O início de um novo ano traz sempre duas coisas: balanço e antecipação. No turismo, 2026 não será apenas mais um ano de ajustamentos. Será um ano de consolidação de mudanças que já estão em curso e de preparação séria para um futuro ainda mais tecnológico, mais rápido e mais exigente.
A pergunta já não é se o setor vai mudar. É quem vai acompanhar essa mudança.
AI de especulação a ferramenta
Não sendo futurista (mas tentando) em 2026, a inteligência artificial deixará definitivamente de ser um “extra” e passará a infraestrutura.
As empresas de turismo vão apostar cada vez mais em IA para:
- Facilitar processos de reserva;
- Responder a clientes através de chatbots mais inteligentes;
- Organizar e otimizar tarefas internas como e-mails, pastas, workflows e atendimento.
Mas o impacto não ficará apenas do lado das empresas.
Grandes players tecnológicos já estão a integrar IA nos seus ecossistemas, como a Google, Meta e outras plataformas globais. É expectável que ferramentas como Booking.com ou Airbnb avancem rapidamente para soluções baseadas em IA. Mas como? - Na criação automática de roteiros personalizados;
- Com sugestões de alojamento com base em perfil, orçamento e histórico;
- E na comparação inteligente entre destinos semelhantes.
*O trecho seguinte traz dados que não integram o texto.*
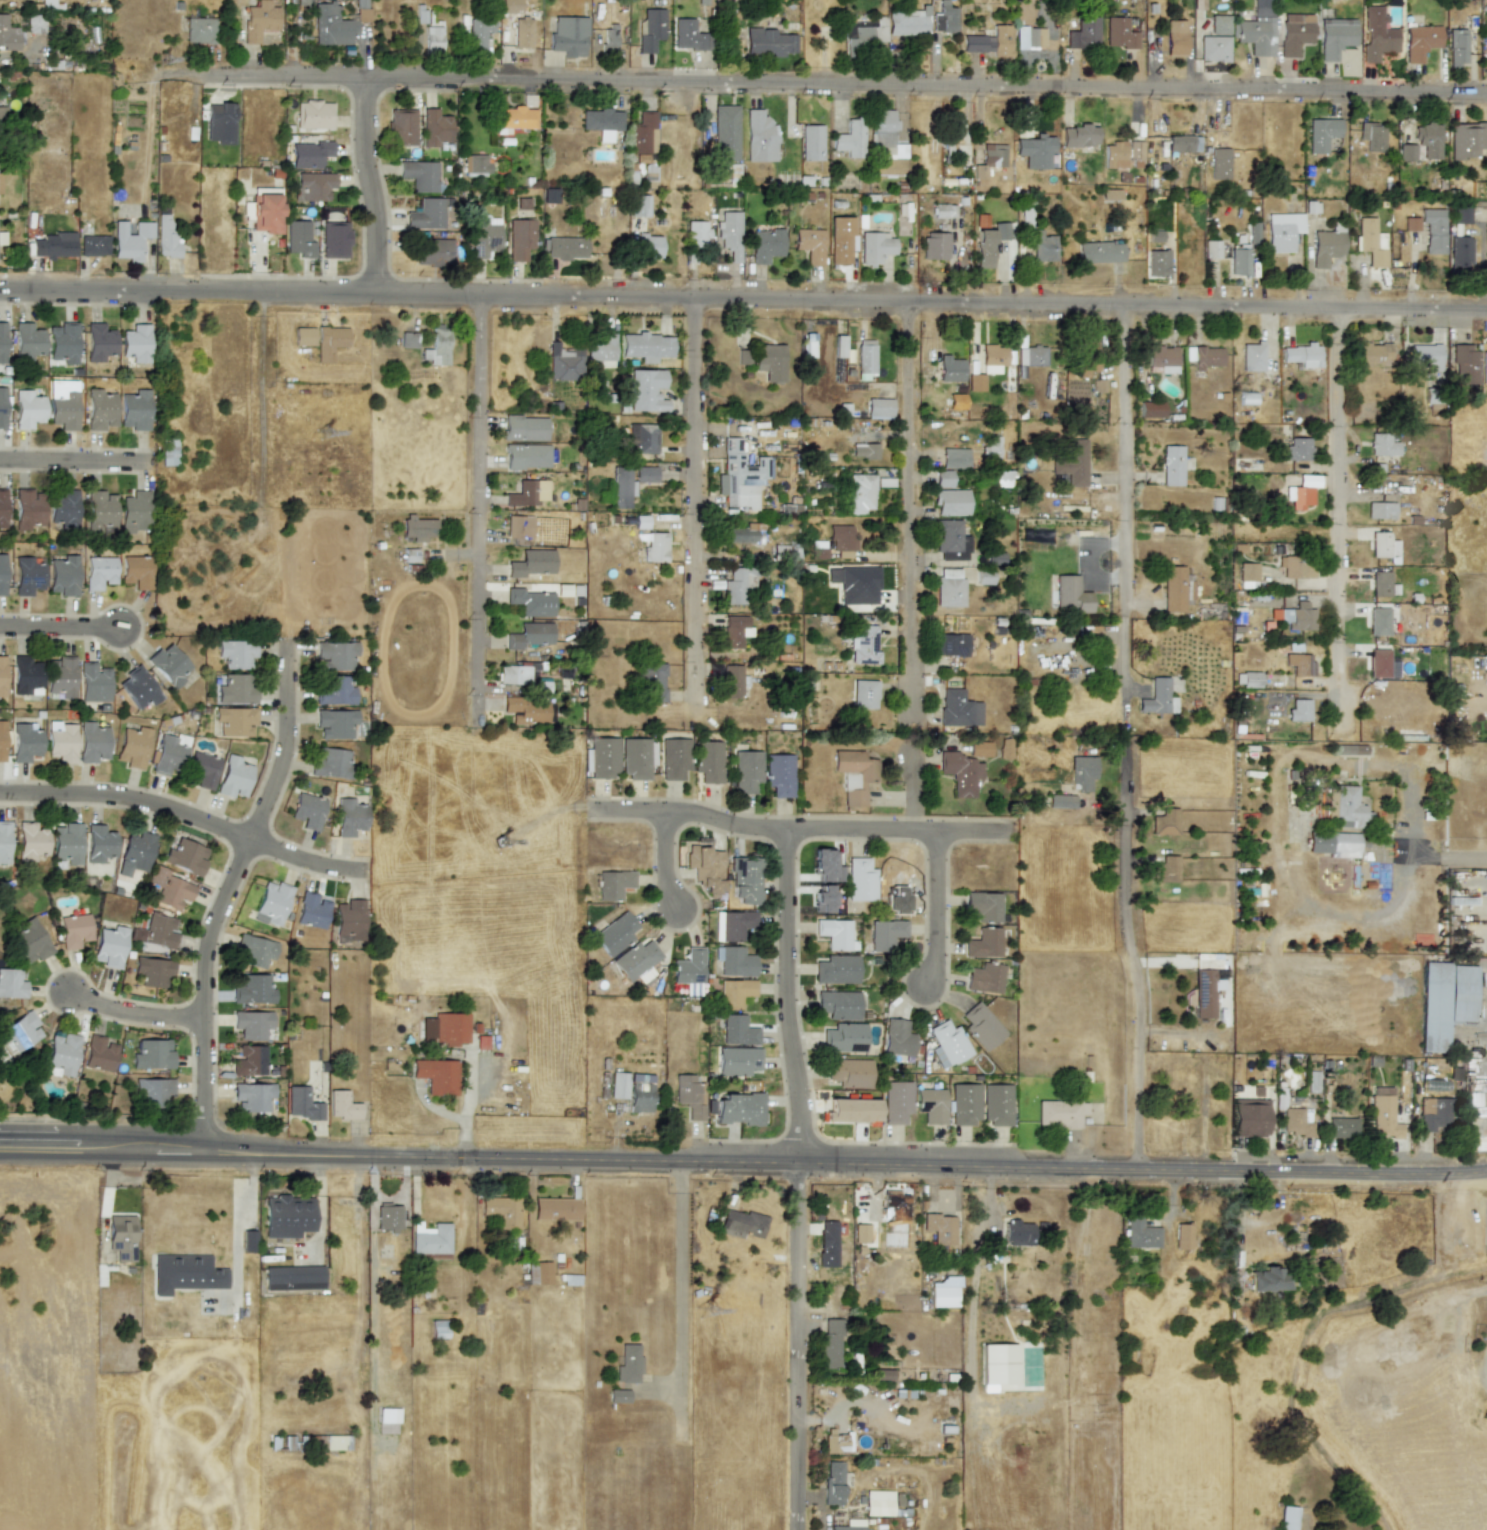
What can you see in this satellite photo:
building: (510, 6)
building: (944, 18)
building: (259, 20)
building: (908, 22)
building: (35, 23)
building: (1220, 24)
building: (331, 26)
building: (650, 29)
building: (1258, 29)
building: (199, 30)
building: (478, 31)
building: (522, 32)
building: (1295, 32)
building: (864, 33)
building: (1119, 33)
building: (1084, 34)
building: (8, 35)
building: (688, 35)
building: (1376, 35)
building: (568, 36)
building: (1335, 36)
building: (1175, 37)
building: (1030, 38)
building: (433, 39)
building: (610, 41)
building: (1001, 41)
building: (1420, 41)
building: (769, 42)
building: (977, 43)
building: (1457, 47)
building: (1214, 48)
power tower: (171, 63)
road: (851, 84)
building: (2, 113)
building: (314, 114)
building: (514, 119)
building: (601, 122)
building: (220, 123)
building: (401, 127)
building: (435, 128)
building: (642, 133)
building: (726, 133)
building: (1322, 134)
building: (1079, 136)
building: (1372, 136)
building: (760, 137)
building: (850, 139)
building: (1467, 139)
building: (1428, 140)
building: (811, 142)
building: (886, 143)
building: (1183, 143)
building: (1035, 151)
building: (1135, 151)
building: (1407, 152)
building: (309, 154)
building: (993, 155)
building: (1115, 155)
building: (1219, 164)
building: (476, 165)
building: (419, 175)
building: (313, 186)
road: (367, 186)
building: (1110, 193)
building: (550, 195)
building: (639, 206)
building: (266, 210)
building: (943, 210)
building: (426, 214)
building: (1462, 215)
building: (1411, 224)
building: (1001, 230)
building: (1433, 230)
building: (1282, 231)
building: (697, 233)
building: (730, 234)
building: (166, 237)
building: (484, 237)
building: (2, 238)
building: (299, 238)
building: (335, 239)
building: (520, 239)
building: (841, 239)
building: (130, 240)
building: (1371, 242)
building: (54, 245)
building: (94, 245)
building: (766, 245)
building: (810, 245)
building: (1327, 245)
building: (935, 246)
building: (1042, 246)
building: (875, 247)
building: (566, 248)
building: (984, 248)
building: (1212, 249)
building: (434, 251)
building: (1100, 252)
building: (1460, 254)
building: (1239, 261)
building: (1156, 264)
road: (743, 298)
building: (303, 336)
building: (408, 340)
building: (27, 341)
building: (2, 342)
building: (98, 342)
building: (329, 342)
building: (63, 343)
building: (135, 343)
building: (437, 346)
building: (646, 346)
building: (839, 346)
building: (601, 349)
building: (1373, 354)
building: (1031, 355)
building: (1302, 355)
building: (1426, 355)
building: (866, 356)
building: (743, 357)
building: (1203, 357)
building: (1252, 357)
building: (993, 358)
building: (1162, 358)
building: (770, 362)
building: (563, 363)
building: (1464, 364)
building: (1484, 364)
building: (1086, 365)
building: (950, 369)
building: (976, 382)
building: (646, 390)
building: (2, 407)
building: (879, 408)
building: (27, 409)
building: (1150, 409)
building: (63, 410)
building: (99, 410)
building: (134, 410)
building: (524, 428)
building: (642, 438)
building: (1382, 445)
building: (990, 447)
building: (1298, 448)
building: (864, 450)
building: (168, 452)
power tower: (336, 452)
building: (527, 456)
building: (955, 458)
road: (1125, 460)
road: (77, 461)
building: (1072, 462)
building: (1172, 465)
building: (645, 474)
building: (741, 476)
building: (942, 479)
building: (621, 486)
building: (1302, 492)
building: (528, 493)
building: (861, 493)
building: (950, 502)
building: (2, 508)
building: (63, 508)
building: (28, 509)
building: (1380, 510)
building: (100, 511)
building: (134, 511)
road: (478, 513)
road: (695, 515)
road: (910, 518)
road: (1340, 525)
building: (519, 527)
building: (418, 528)
building: (740, 534)
building: (842, 539)
building: (951, 541)
building: (1383, 546)
building: (656, 547)
building: (531, 563)
building: (1296, 566)
building: (136, 571)
building: (99, 572)
building: (2, 573)
building: (62, 575)
building: (1248, 575)
building: (27, 576)
building: (1380, 583)
building: (739, 584)
building: (855, 584)
building: (949, 588)
building: (1173, 589)
building: (1068, 594)
building: (531, 602)
building: (1298, 617)
building: (1378, 621)
road: (60, 630)
building: (735, 631)
building: (529, 635)
building: (951, 644)
building: (863, 645)
building: (236, 653)
building: (335, 655)
building: (1379, 663)
building: (169, 664)
building: (1299, 664)
road: (1123, 666)
building: (514, 674)
building: (1, 675)
building: (25, 676)
building: (60, 676)
building: (1247, 679)
building: (731, 681)
building: (93, 682)
building: (653, 683)
building: (138, 688)
building: (235, 690)
building: (333, 690)
building: (864, 694)
building: (1156, 697)
building: (526, 709)
building: (958, 709)
building: (1299, 710)
building: (235, 721)
building: (335, 723)
building: (1, 740)
building: (61, 741)
building: (25, 742)
building: (92, 742)
building: (133, 747)
building: (1005, 748)
building: (979, 749)
building: (1351, 750)
building: (168, 755)
building: (636, 758)
building: (674, 758)
building: (708, 761)
building: (330, 762)
building: (202, 769)
building: (747, 772)
building: (960, 773)
building: (1081, 773)
building: (779, 774)
building: (854, 775)
building: (234, 777)
road: (911, 792)
building: (1061, 801)
building: (1346, 807)
building: (308, 810)
building: (349, 817)
road: (188, 819)
building: (1165, 822)
road: (800, 830)
building: (30, 841)
power tower: (501, 841)
building: (4, 842)
building: (1332, 842)
building: (66, 843)
building: (98, 843)
building: (137, 849)
road: (1401, 855)
building: (185, 856)
road: (665, 862)
building: (825, 866)
building: (705, 868)
building: (1165, 870)
building: (744, 880)
building: (860, 880)
building: (614, 884)
building: (168, 888)
road: (228, 891)
building: (823, 899)
building: (271, 903)
building: (983, 906)
building: (312, 910)
road: (939, 911)
building: (349, 921)
building: (731, 924)
building: (74, 930)
building: (156, 932)
building: (834, 933)
building: (615, 934)
building: (885, 934)
building: (30, 941)
building: (983, 943)
building: (109, 946)
building: (254, 950)
building: (636, 961)
building: (734, 961)
road: (1133, 962)
building: (836, 969)
building: (153, 971)
building: (689, 971)
building: (984, 978)
building: (11, 984)
building: (252, 989)
building: (735, 993)
building: (1202, 993)
building: (1445, 1001)
building: (837, 1005)
road: (133, 1012)
building: (252, 1024)
building: (981, 1026)
building: (450, 1028)
building: (738, 1031)
building: (19, 1033)
building: (843, 1038)
building: (896, 1038)
building: (947, 1044)
building: (62, 1053)
building: (99, 1053)
building: (152, 1054)
building: (250, 1061)
building: (738, 1061)
building: (849, 1072)
building: (437, 1076)
building: (618, 1085)
building: (154, 1091)
building: (640, 1093)
building: (688, 1095)
building: (252, 1096)
road: (469, 1097)
building: (896, 1102)
building: (302, 1104)
building: (964, 1104)
building: (996, 1104)
building: (930, 1105)
building: (342, 1106)
building: (738, 1109)
building: (850, 1110)
building: (1060, 1113)
building: (1383, 1113)
building: (1434, 1114)
building: (1250, 1117)
building: (1295, 1122)
building: (1342, 1127)
road: (102, 1150)
road: (845, 1167)
road: (800, 1179)
building: (896, 1204)
building: (556, 1209)
building: (502, 1211)
building: (287, 1216)
building: (388, 1217)
building: (741, 1224)
building: (940, 1228)
building: (1017, 1232)
building: (861, 1233)
building: (1140, 1233)
building: (121, 1236)
building: (1183, 1236)
building: (430, 1241)
building: (827, 1243)
building: (185, 1273)
building: (539, 1273)
building: (293, 1277)
building: (1268, 1280)
building: (944, 1292)
power tower: (696, 1293)
road: (683, 1299)
building: (438, 1329)
building: (830, 1344)
building: (628, 1364)
building: (998, 1366)
building: (882, 1374)
building: (618, 1396)
building: (388, 1415)
building: (837, 1442)
building: (833, 1483)
building: (878, 1503)
building: (1287, 1518)
building: (850, 1525)

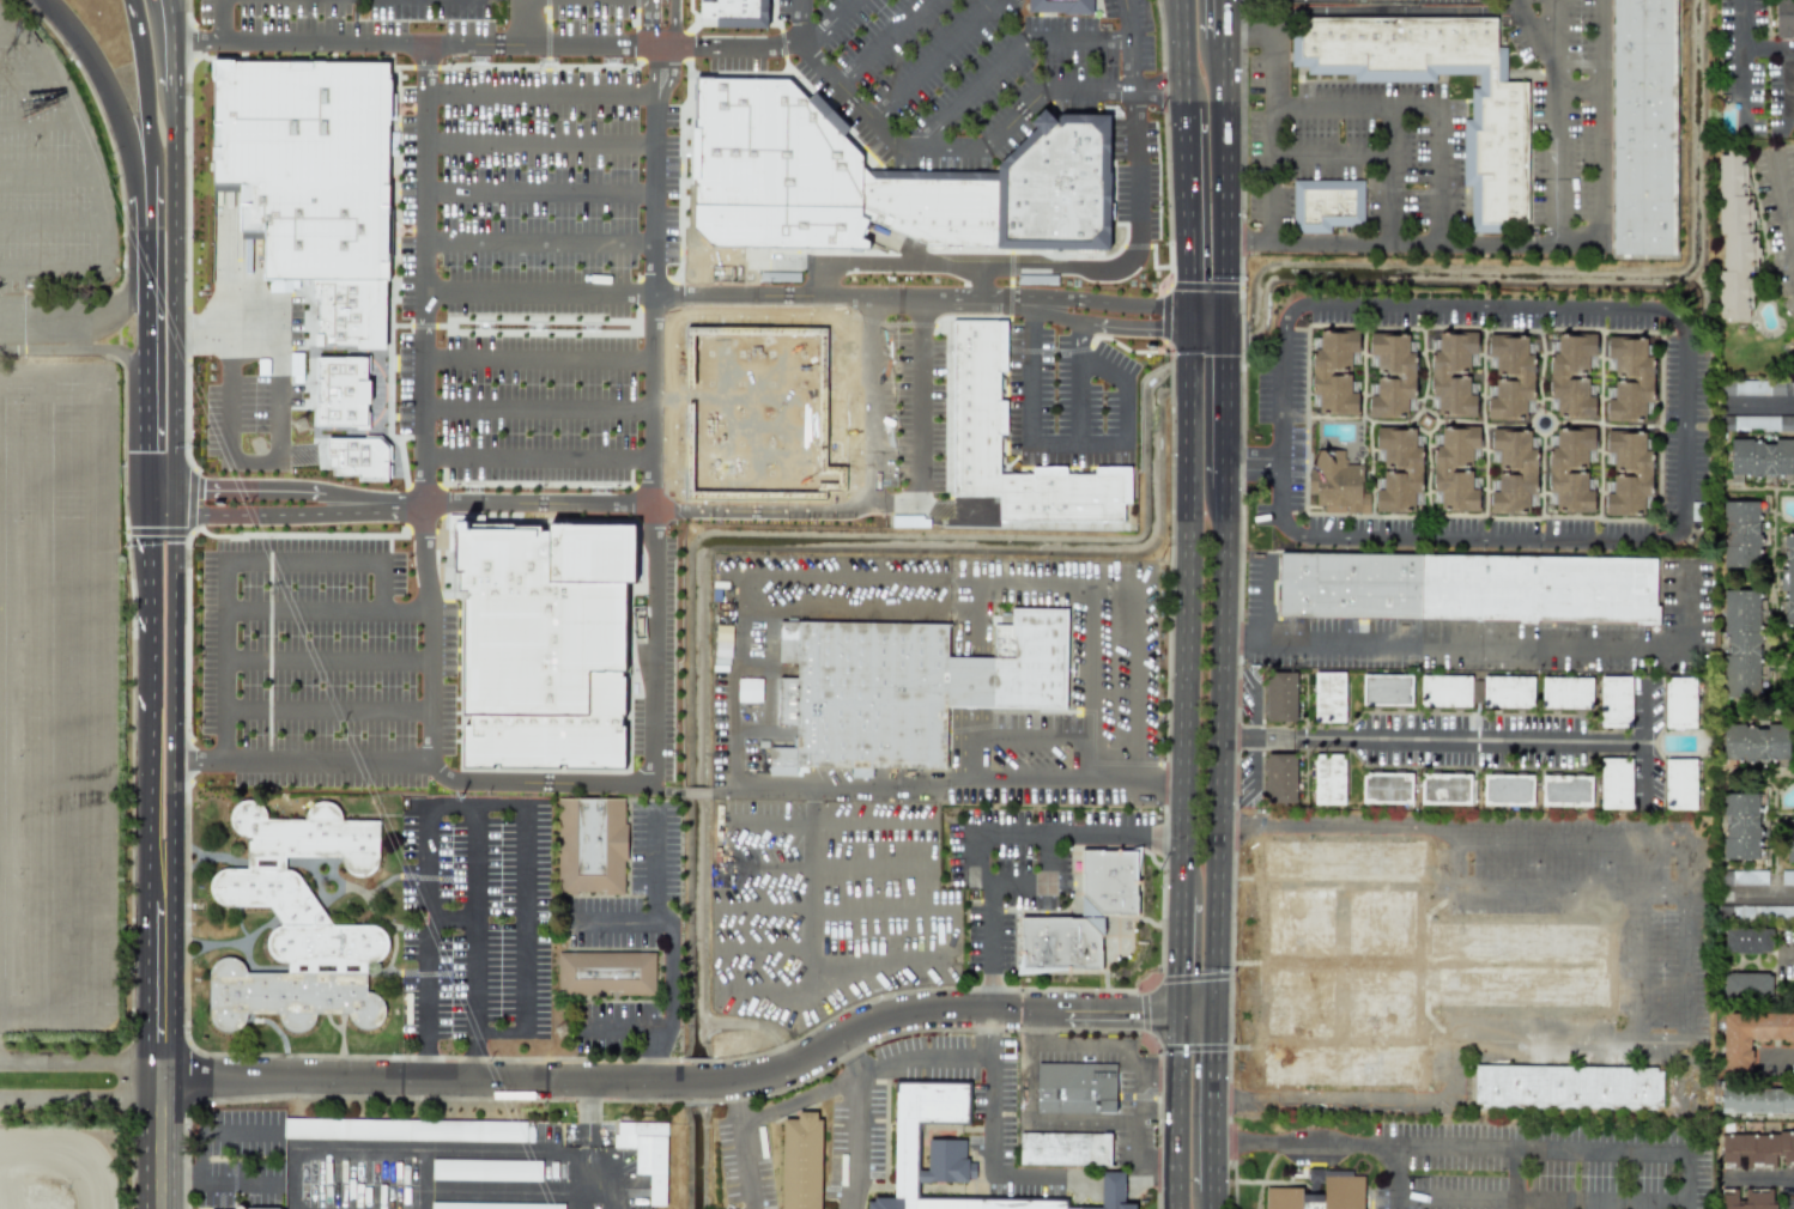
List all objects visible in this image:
building: (1059, 6)
road: (1394, 9)
building: (729, 12)
road: (169, 17)
road: (222, 17)
road: (176, 18)
building: (1784, 18)
road: (136, 19)
road: (1227, 19)
road: (827, 23)
road: (675, 30)
road: (644, 31)
road: (7, 32)
road: (1554, 34)
road: (275, 38)
road: (879, 40)
road: (474, 41)
road: (587, 42)
road: (739, 45)
road: (1744, 47)
road: (1184, 53)
road: (1008, 55)
road: (930, 58)
road: (174, 63)
road: (419, 67)
road: (26, 78)
road: (1786, 79)
road: (1744, 80)
road: (1579, 89)
road: (1091, 90)
road: (1160, 91)
road: (442, 93)
road: (1332, 99)
road: (146, 101)
road: (1421, 102)
road: (1135, 118)
road: (37, 124)
road: (118, 124)
building: (1643, 127)
road: (80, 136)
road: (893, 139)
road: (539, 141)
building: (1494, 150)
road: (657, 172)
road: (46, 175)
building: (314, 177)
road: (1227, 178)
building: (886, 180)
road: (539, 192)
road: (1389, 195)
road: (1785, 199)
building: (1326, 202)
road: (1188, 213)
road: (147, 216)
road: (50, 224)
building: (1734, 238)
road: (540, 240)
road: (1497, 241)
road: (1574, 242)
road: (1135, 248)
road: (977, 258)
road: (47, 269)
road: (148, 275)
road: (818, 277)
road: (979, 279)
road: (225, 287)
road: (176, 289)
road: (540, 290)
road: (834, 296)
road: (1094, 300)
road: (1025, 308)
road: (78, 317)
road: (1058, 317)
road: (1180, 317)
road: (1210, 319)
road: (148, 321)
road: (1128, 326)
road: (74, 348)
road: (1088, 351)
road: (538, 356)
building: (296, 367)
parking lot: (1065, 370)
road: (423, 375)
road: (653, 378)
road: (1081, 382)
road: (1283, 386)
building: (1759, 387)
building: (340, 388)
road: (862, 396)
building: (976, 399)
road: (1228, 403)
building: (756, 404)
road: (1763, 404)
road: (538, 405)
building: (1486, 421)
road: (149, 423)
building: (1758, 423)
power tower: (300, 424)
road: (1071, 443)
road: (276, 452)
building: (360, 455)
building: (1761, 457)
road: (1685, 459)
road: (1256, 462)
road: (537, 463)
road: (655, 481)
road: (421, 483)
road: (164, 487)
road: (265, 490)
road: (886, 496)
road: (621, 497)
road: (152, 502)
road: (177, 502)
road: (266, 515)
road: (164, 518)
building: (1741, 535)
road: (226, 560)
road: (747, 577)
building: (1789, 577)
road: (1124, 582)
building: (1467, 588)
road: (1267, 597)
road: (325, 606)
road: (1187, 606)
road: (856, 609)
road: (430, 634)
building: (554, 640)
road: (662, 643)
building: (1742, 643)
road: (1490, 646)
theme park: (53, 651)
road: (326, 658)
road: (1089, 660)
building: (902, 689)
building: (749, 690)
building: (1386, 690)
building: (1445, 691)
building: (1507, 692)
road: (52, 693)
road: (94, 693)
building: (1566, 693)
building: (1281, 696)
building: (1329, 697)
building: (1615, 701)
building: (1679, 702)
road: (149, 705)
road: (172, 705)
road: (325, 708)
road: (1644, 713)
road: (1050, 736)
road: (1461, 741)
building: (1754, 741)
road: (1223, 749)
road: (968, 758)
road: (430, 769)
building: (1280, 779)
building: (1328, 779)
building: (1615, 783)
building: (1680, 784)
road: (950, 786)
building: (1386, 788)
building: (1446, 789)
building: (1507, 790)
building: (1566, 790)
road: (699, 792)
road: (825, 817)
road: (1340, 825)
building: (1740, 826)
road: (1053, 833)
building: (1790, 843)
road: (818, 864)
building: (1744, 877)
road: (1043, 883)
road: (1547, 888)
road: (805, 889)
road: (1761, 896)
road: (525, 898)
road: (819, 909)
building: (1083, 911)
building: (1762, 912)
road: (1682, 914)
road: (453, 919)
road: (475, 919)
road: (612, 919)
road: (432, 922)
building: (301, 926)
building: (1747, 941)
road: (674, 942)
road: (763, 946)
road: (991, 946)
road: (1786, 950)
road: (1182, 953)
building: (1518, 963)
road: (1638, 964)
road: (839, 971)
building: (606, 974)
building: (1747, 984)
road: (768, 988)
traffic signals: (1180, 1012)
road: (1198, 1012)
traffic signals: (1215, 1012)
road: (626, 1025)
power tower: (562, 1031)
building: (1751, 1036)
road: (1110, 1046)
road: (160, 1049)
road: (1784, 1055)
road: (474, 1056)
road: (428, 1058)
road: (860, 1070)
road: (1456, 1074)
road: (80, 1077)
road: (678, 1081)
building: (1077, 1087)
building: (1567, 1087)
building: (1756, 1100)
road: (1214, 1101)
road: (1176, 1110)
road: (1031, 1115)
road: (857, 1121)
building: (405, 1130)
road: (216, 1131)
road: (990, 1131)
road: (1135, 1132)
road: (1304, 1143)
road: (742, 1144)
road: (71, 1145)
road: (584, 1148)
road: (1540, 1148)
road: (407, 1149)
building: (1064, 1149)
building: (1757, 1151)
building: (646, 1154)
building: (952, 1154)
building: (799, 1162)
building: (481, 1170)
road: (1393, 1176)
road: (1761, 1176)
road: (1513, 1178)
road: (217, 1184)
road: (506, 1192)
building: (1319, 1192)
road: (1540, 1197)
road: (1213, 1200)
building: (1748, 1200)
building: (489, 1206)
building: (258, 1208)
Quem não estiver preparado para ser “lido” por estas inteligências artificiais simplesmente deixa de existir no processo de decisão do viajante.
Turista: IA o seu melhor amigo
O turista de 2026 vai planear a sua viagem de forma diferente, cada vez mais, o visitante vai recorrer a assistentes virtuais ou inteligências artificiais dedicadas para:
- Definir orçamentos;
- Escolher destinos;
- Comparar hotéis;
- Descobrir experiências;
- Otimizar tempo e custos.
Isto significa que o primeiro contacto com um destino ou hotel já não será humano será algorítmico. E aqui entra um ponto crítico para o setor: como é que um alojamento ou restaurante aparece nas respostas dessas IAs?
O SEO Renasceu
Se a pesquisa passa a ser feita com base no que já existe online, então o SEO torna-se
central em 2026. Não apenas o SEO clássico, mas:
- Conteúdos bem estruturados;
- Presença consistente em blogs, media e plataformas relevantes;
- Reviews reais e bem distribuídas;
- Redes sociais ativas e coerentes.
A inteligência artificial vai beber informação a tudo o que encontra online. Quem não
tiver presença, narrativa e coerência digital fica fora da equação.
Conteúdo deixa de ser volume e passa a ser posicionamento
Criar conteúdo por criar deixa de fazer sentido. Em 2026, o foco será qualidade,
intenção e identidade.
No turismo, isto traduz-se em:
- Mostrar experiências reais;
- Apostar em histórias humanas;
- Comunicar com verdade, não com slogans.
Estar presente no discurso online, seja em blogs, media especializados, podcasts ou
colaborações com influenciadores, será tão importante como ter um bom website.
2026: Vender ideias, não só serviços
Outra grande mudança para 2026 será a aposta em conceitos claros. Hotéis,
alojamentos locais e restaurantes vão precisar de ir além do “boa cama” e da “boa
comida”.
O visitante, já como em 2025, vai procurar um estilo de vida, uma identidade, afinidade
com valores e principalmente a sensação de pertença.
Não se escolhe apenas onde dormir ou comer. Escolhe-se quem se é naquele lugar.
Marketing continua, mas com visão de futuro
O marketing digital e o marketing tradicional continuam a ser essenciais. Mas o grande
desafio será não pensar apenas em 2026.
O público do futuro já está a consumir hoje. Quem não falar com ele agora, não será
lembrado amanhã. Para tal é importante ter já uma estratégia desenhada para esse
público. Mais do que nunca as s marcas de turismo precisam de:
- Marcar presença em platTNewsas jovens e humanas;
- Investir em formatos como podcasts, TikTok e vídeo curto;
- Criar relações com criadores de conteúdo relevantes, não apenas com números
grandes.
Conclusão
Ano novo, vida nova não pode ser apenas um slogan.
Para o turismo, 2026 exige visão estratégica, adaptação tecnológica e, acima de tudo,
humanidade na comunicação.
A tecnologia vai acelerar tudo. A diferença vai estar em quem sabe usá-la sem perder
identidade.
O futuro não se espera. Trabalha-se. Bom 2026 e boas reservas!
PS: Este artigo foi escrito por um humano.